The Wife of Bath begins the prologue to her tale by boasting of her experience in marriage. She has already married five men, and she ignores the idea that this is a reproach to Christian principles. She is adhering only to the principle of being fruitful and multiply. She cites the case of King Solomon, who had multiple wives, and tells that she welcomes the opportunity for her sixth husband. She also points out that Jesus never lays down a law about virginity. Then she decides to speak about each of her husbands. Three were good and two were young men. The good ones were kind, rich and old. She would withhold sex from them to get the riches they might offer her. She would use guilt and jealousy against them, along with other manipulative techniques. The fourth husband she married was young. He was a reveller and had a mistress as well as a wife. He was a match for the Wife of Bath, sharing some similar qualities, but he soon died. The fifth husband was the cruellest to her, since once he struck her so hard on the ear that she lost hearing, because she tore a page from one of his books. He would cite examples that indicated a wife should be submissive, as describes the passage she tore from the book. She complains that the stories that denigrate women are written by monks who have no experience with them, and that the stories would be different if women wrote them. After Jankin struck her, she appeared dead, but when she revived he was so penitent that he ceded all authority in the marriage to her. From that point onward she was kind to him, for he had given her what she truly wanted.

The Wife of Bath is the most fully realized character in the Canterbury Tales. Headstrong, boisterous and opinionated, she wages a struggle against the denigration of women and the taboos against female sexuality. She issues a number of rebuttals against strict religious claims for chastity and monogamy, using Biblical examples to show that the Bible does not condemn all expressions of sexuality, even outside of marriage. She claims that the reason for the bias against women is due to the lack of experience and contact with women of those who write the text. It is this antipathy to intellectual arguments against femininity that causes her to tear the pages from Jankin's book.

The Wife of Bath's crusade opens the prologue to modern interpretations that reconfigure the Wife of Bath as a feminist icon, but she is no unabashed modern heroine. She is manipulative, using her sexuality as a weapon against her husbands in order to shame them into providing for her. She can be a harridan and a harpy, accusing her husbands of ingratitude and withholding sex to extract gifts. In the Wife's boasts of these strategies, she indicates that they were a necessity; she has been afforded so few benefits that she must use her sexuality to gain a dominance over her husbands. The Wife of Bath is in a very precarious situation, because she's in danger of losing her place in society.

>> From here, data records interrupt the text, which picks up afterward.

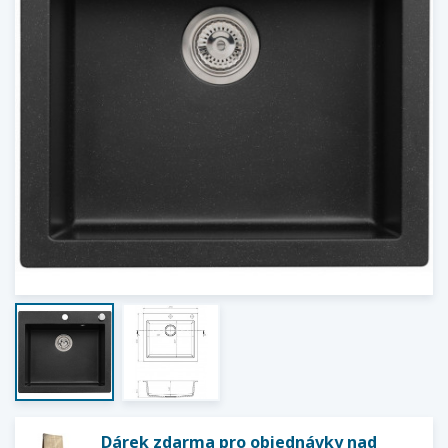
Dárek zdarma pro objednávky nad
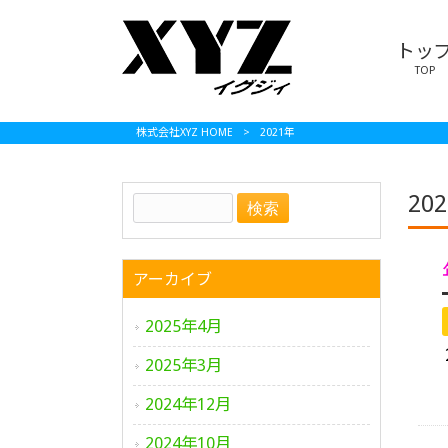
トッ
TOP
株式会社XYZ HOME
>
2021年
202
アーカイブ
2025年4月
2025年3月
2024年12月
2024年10月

The Wife of Bath uses a language of commerce throughout her tale in reference to marriage. Her manipulations can be seen as an economic shrewdness. She recognizes marriage for what it is and brings that quality to the fore. The theme of the Wife of Bath's Tale is thus not female equality in marriage, but rather the power struggles between husband and wife. She doesn't seek an equal partnership with a husband, but a situation in which she has control over her spouse. The Wife of Bath indicates that it's only in a marriage where the wife has control over her husband. When Jankin attempted to exert control over her and struck her down, she reasserted her control over him through guilt.